Exercise requirements:
Give the number of lines in this listing that contain the word "results", and nothing else.

Supplied material:
________________________________________

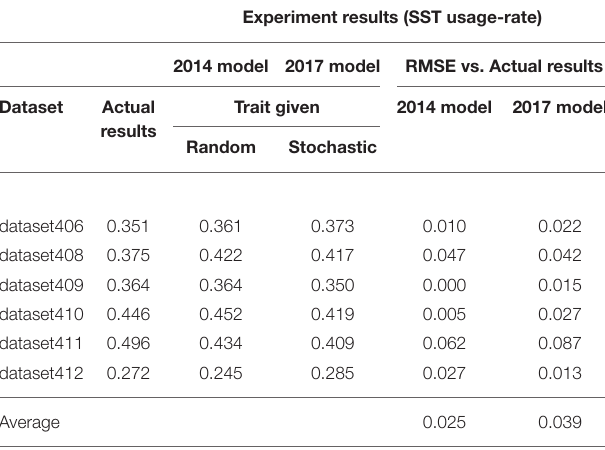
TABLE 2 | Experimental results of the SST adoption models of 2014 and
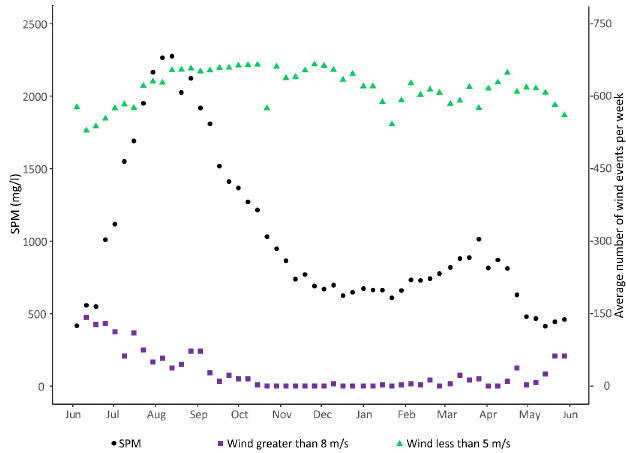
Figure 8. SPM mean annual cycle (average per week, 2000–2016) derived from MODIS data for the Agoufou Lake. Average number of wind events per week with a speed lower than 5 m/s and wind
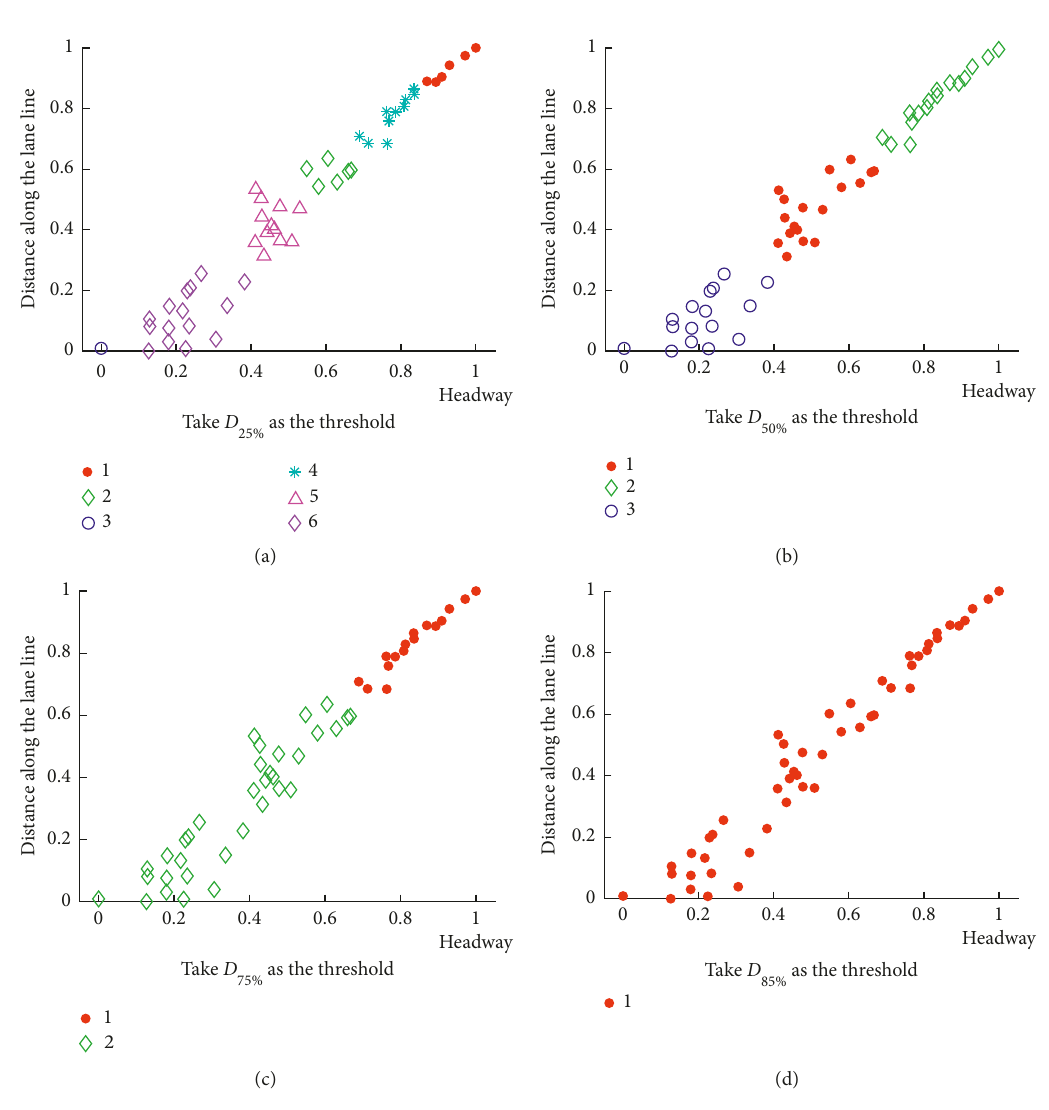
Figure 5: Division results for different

________________________________________

Result for this task:
2